List of tasks:
1. Write out the part of the Ogbonna biography that begins at the words "Aloysius Chidozie Ogbonna" and stops after the words "Ochi in 1999.".
2. Answer these questions from the Ogbonna biography:
(a) In what year did Ogbonna earn his Bachelor's degree in Mass Communication?
(b) In what city was Eagles Watch Security and Cleaning Services CC located?
(c) On what date was Ogbonna elected Ìgwè of Ogugu Ntu-egbenese Ancient Kingdom?

Document passage:
● ● ● ●

Aloysius Chidozie Ogbonna (born December 19, 1968) is an Igbo monarch and the current traditional ruler of Ogugu, Ntu-egbenese Ancient Kingdom in Awgu, Enugu State. Ogbonna ascended the throne after 25 years of vacancy following the death of Godwin Ochi in 1999.

== Early life and education ==
Ogbonna was born on December 19, 1968, in Ogugu, Enugu State. He attended Ogugu Central School from 1973 to 1979. He then attended Government Secondary School Tangaza, Sokoto State, earning his senior secondary certificate in 1984. He later earned a Bachelor's degree in Mass Communication from the Enugu State University of Science and Technology in 1994. Earlier, he served as President of Awgu Local Government Students in the University from 1992 to 1994. He was also the Director of Social in 1993. In 1994, he was elected as the Student Union President at the Enugu State University of Technology.

== Career ==
Ogbonna left Nigeria for South Africa in the mid-90s, where he founded Eagles Watch Security and Cleaning Services CC, reportedly the "first black foreign African-owned security company" in Pretoria. He also founded Divine Watch Security and Cleaning Services and OGB Logistics CC. He served as President of all Nigerians in Eastern Cape, South Africa from 2001 to 2004 and President of the Nigerian Union East London from 2007 to 2009.

== Election and coronation ==
He was elected Ìgwè of Ogugu Ntu-egbenese Ancient Kingdom on January 14, 2024. He was coronated on April 24, 2025, as Ubaojene II of Ogugu Ntu-egbenese at Nkwo-Ogugu. In April 2025, Enugu Government led by Peter Mbah presented him a certificate of recognition. Ogbonna promotes sports, and he is a fan of Rangers International FC. Since becoming monarch, Igwe Ogbonna makes his opinions known on several social issues. He is also vocal on leadership quality.

== Personal life ==
Ogbonna is married to Princess Adaeze Chizoba Ogbonna from the royal Obi Uruagu family of Nnewi. They have three children.

● ● ● ●

[Saved data entries]
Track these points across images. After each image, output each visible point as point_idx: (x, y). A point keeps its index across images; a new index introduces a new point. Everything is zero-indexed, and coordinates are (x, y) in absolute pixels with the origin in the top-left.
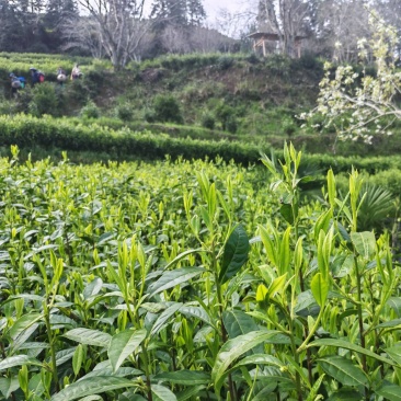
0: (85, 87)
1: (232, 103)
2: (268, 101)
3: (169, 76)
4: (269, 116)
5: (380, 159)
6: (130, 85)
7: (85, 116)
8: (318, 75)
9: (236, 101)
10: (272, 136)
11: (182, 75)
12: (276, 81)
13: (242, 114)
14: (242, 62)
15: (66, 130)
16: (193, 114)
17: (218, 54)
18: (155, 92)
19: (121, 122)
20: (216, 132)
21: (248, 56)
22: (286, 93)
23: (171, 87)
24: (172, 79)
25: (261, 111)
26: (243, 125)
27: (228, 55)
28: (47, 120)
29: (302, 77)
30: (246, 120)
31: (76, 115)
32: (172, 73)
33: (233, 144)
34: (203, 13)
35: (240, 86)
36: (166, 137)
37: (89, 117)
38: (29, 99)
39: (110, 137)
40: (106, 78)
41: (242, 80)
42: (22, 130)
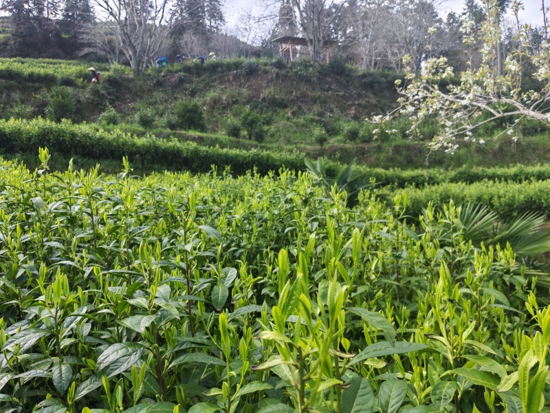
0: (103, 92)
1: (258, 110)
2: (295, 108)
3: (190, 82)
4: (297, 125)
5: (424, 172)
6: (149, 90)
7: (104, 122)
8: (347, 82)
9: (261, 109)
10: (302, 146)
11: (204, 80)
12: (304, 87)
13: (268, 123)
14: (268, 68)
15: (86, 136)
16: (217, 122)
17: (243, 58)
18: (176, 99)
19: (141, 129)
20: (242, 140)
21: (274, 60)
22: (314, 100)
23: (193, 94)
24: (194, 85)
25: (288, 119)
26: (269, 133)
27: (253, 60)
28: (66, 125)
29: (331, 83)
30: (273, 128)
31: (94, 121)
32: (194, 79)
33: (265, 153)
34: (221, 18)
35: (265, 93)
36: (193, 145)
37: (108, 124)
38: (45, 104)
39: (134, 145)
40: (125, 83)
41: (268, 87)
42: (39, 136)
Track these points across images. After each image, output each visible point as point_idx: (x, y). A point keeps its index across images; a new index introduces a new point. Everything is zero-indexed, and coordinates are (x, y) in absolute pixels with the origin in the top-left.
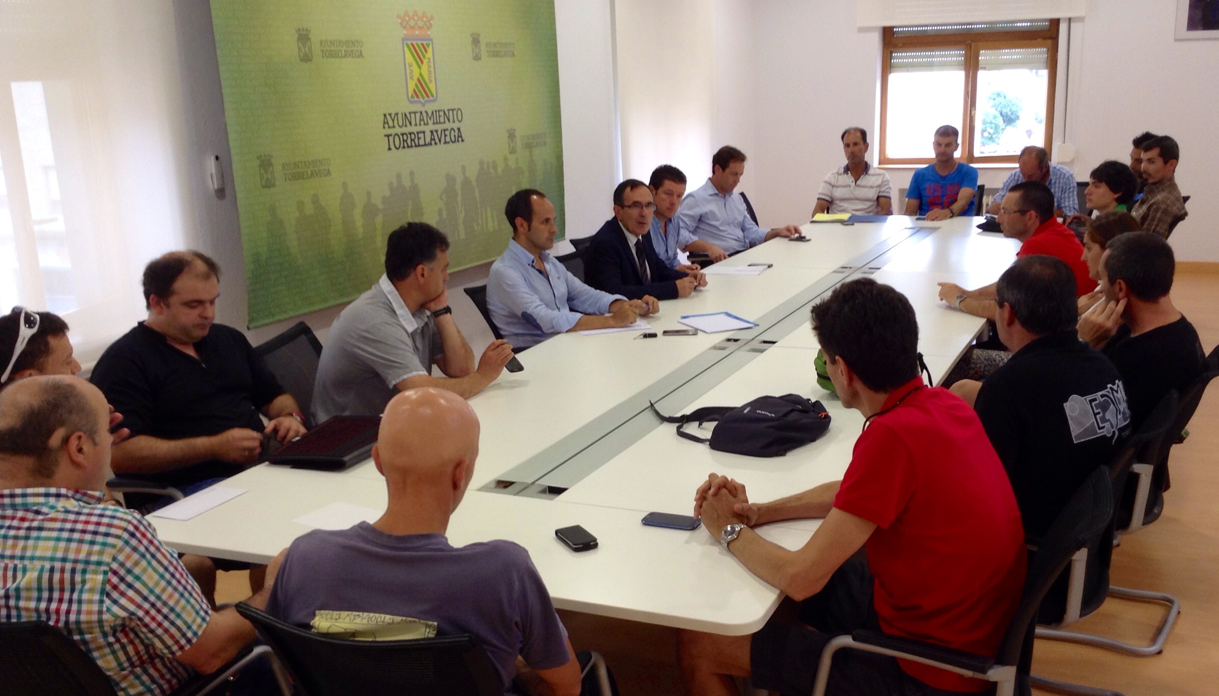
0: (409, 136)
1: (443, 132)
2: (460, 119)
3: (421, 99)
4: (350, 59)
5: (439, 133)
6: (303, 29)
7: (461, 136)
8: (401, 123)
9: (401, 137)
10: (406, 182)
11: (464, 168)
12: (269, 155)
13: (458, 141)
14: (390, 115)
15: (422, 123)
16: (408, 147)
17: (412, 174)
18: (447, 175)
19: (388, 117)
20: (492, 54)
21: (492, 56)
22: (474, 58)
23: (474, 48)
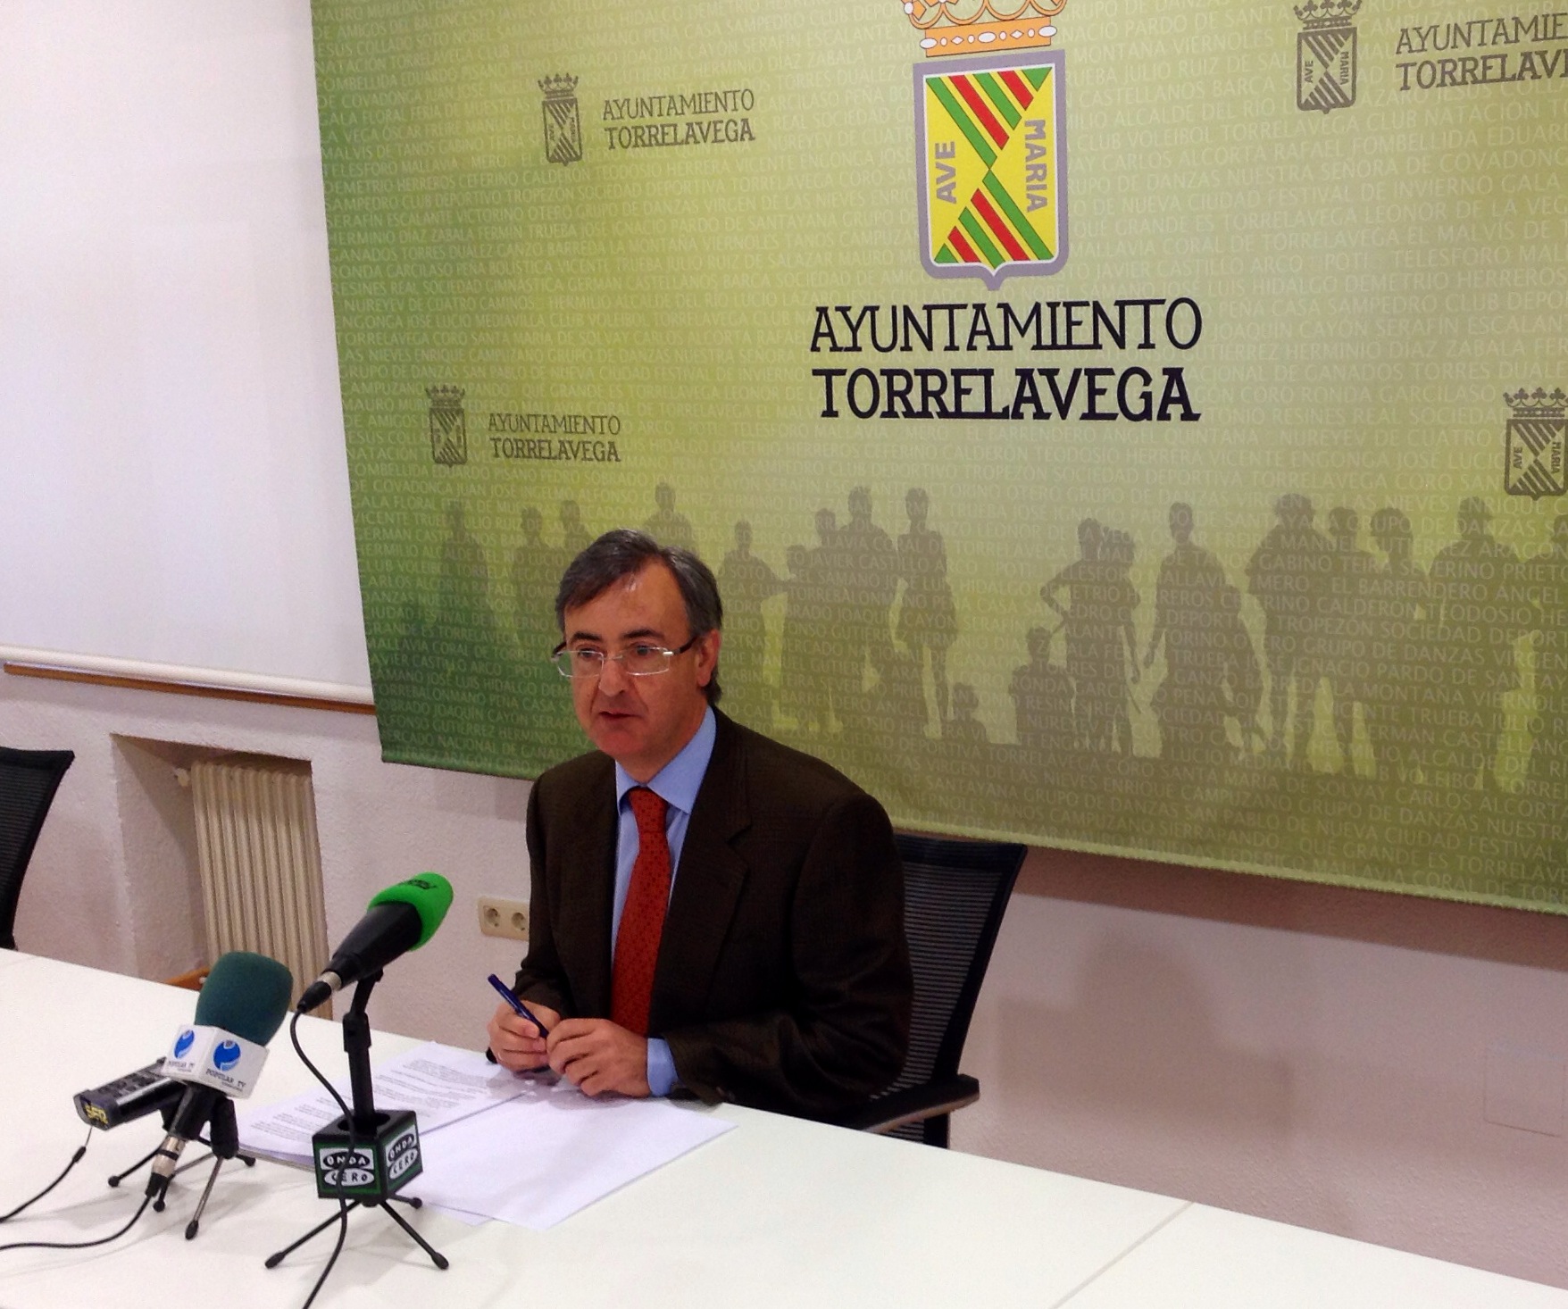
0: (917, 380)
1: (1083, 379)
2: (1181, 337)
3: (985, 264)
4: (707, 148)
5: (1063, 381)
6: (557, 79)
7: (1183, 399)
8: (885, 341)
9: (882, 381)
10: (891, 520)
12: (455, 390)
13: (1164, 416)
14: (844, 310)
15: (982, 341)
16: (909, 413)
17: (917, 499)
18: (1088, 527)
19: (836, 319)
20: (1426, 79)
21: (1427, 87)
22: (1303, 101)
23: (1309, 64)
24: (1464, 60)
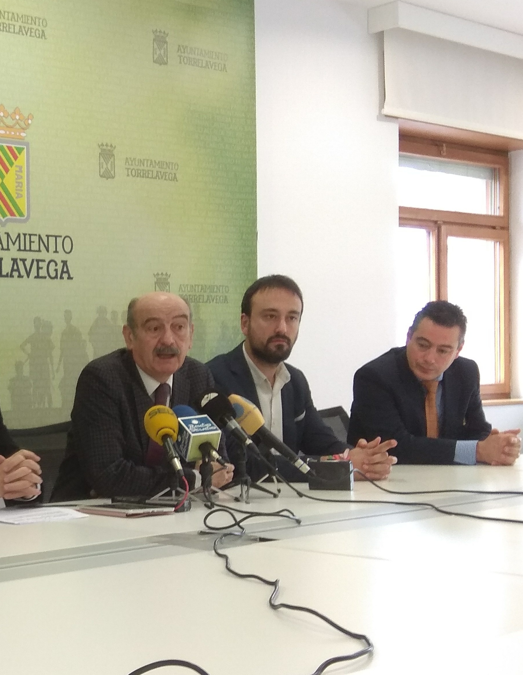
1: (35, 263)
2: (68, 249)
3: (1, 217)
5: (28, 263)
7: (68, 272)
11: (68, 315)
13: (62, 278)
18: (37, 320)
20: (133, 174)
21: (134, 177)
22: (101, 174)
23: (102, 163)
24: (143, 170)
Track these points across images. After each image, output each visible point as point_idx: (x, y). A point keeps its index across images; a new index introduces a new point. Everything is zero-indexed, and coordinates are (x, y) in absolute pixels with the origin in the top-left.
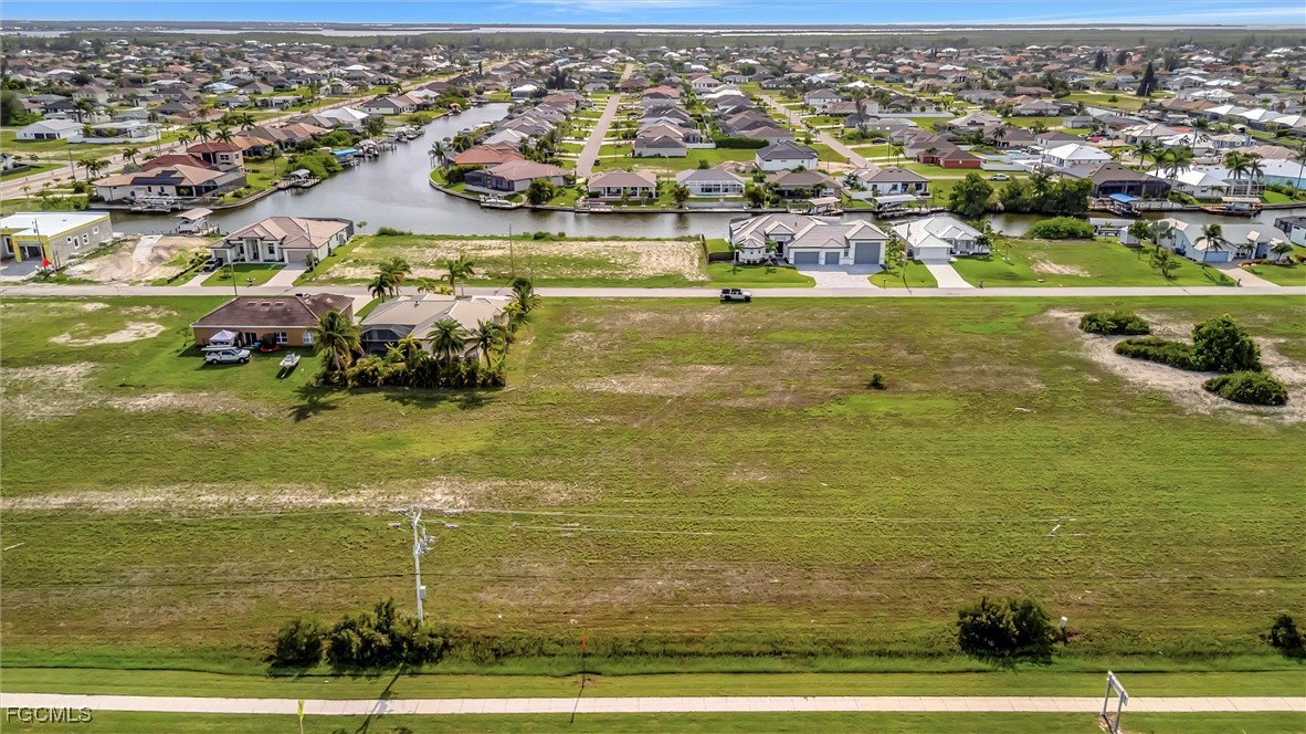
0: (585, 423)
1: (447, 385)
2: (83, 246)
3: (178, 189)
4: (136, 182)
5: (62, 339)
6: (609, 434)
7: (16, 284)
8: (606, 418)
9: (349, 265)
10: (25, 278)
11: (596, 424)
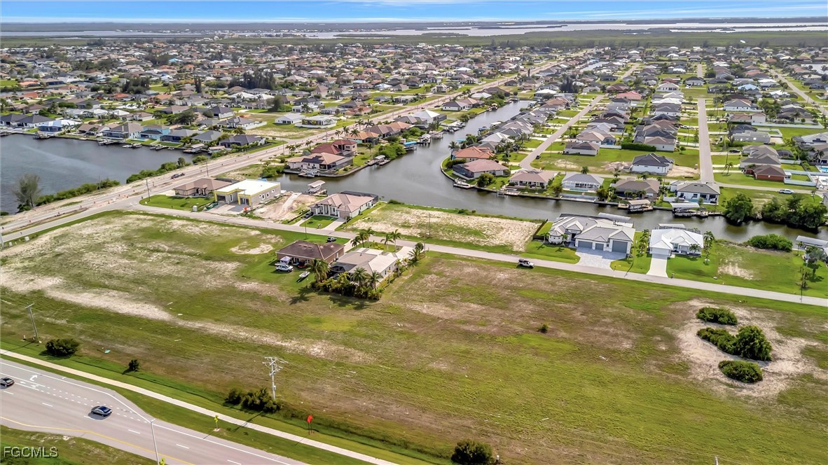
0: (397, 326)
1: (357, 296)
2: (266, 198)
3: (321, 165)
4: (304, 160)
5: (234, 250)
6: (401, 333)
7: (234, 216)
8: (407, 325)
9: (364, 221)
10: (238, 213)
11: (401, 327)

● ● ● ●

Answers for the exercise:
1.
Aloysius Chidozie Ogbonna (born December 19, 1968) is an Igbo monarch and the current traditional ruler of Ogugu, Ntu-egbenese Ancient Kingdom in Awgu, Enugu State. Ogbonna ascended the throne after 25 years of vacancy following the death of Godwin Ochi in 1999.

2.
(a) 1994
(b) Pretoria
(c) January 14, 2024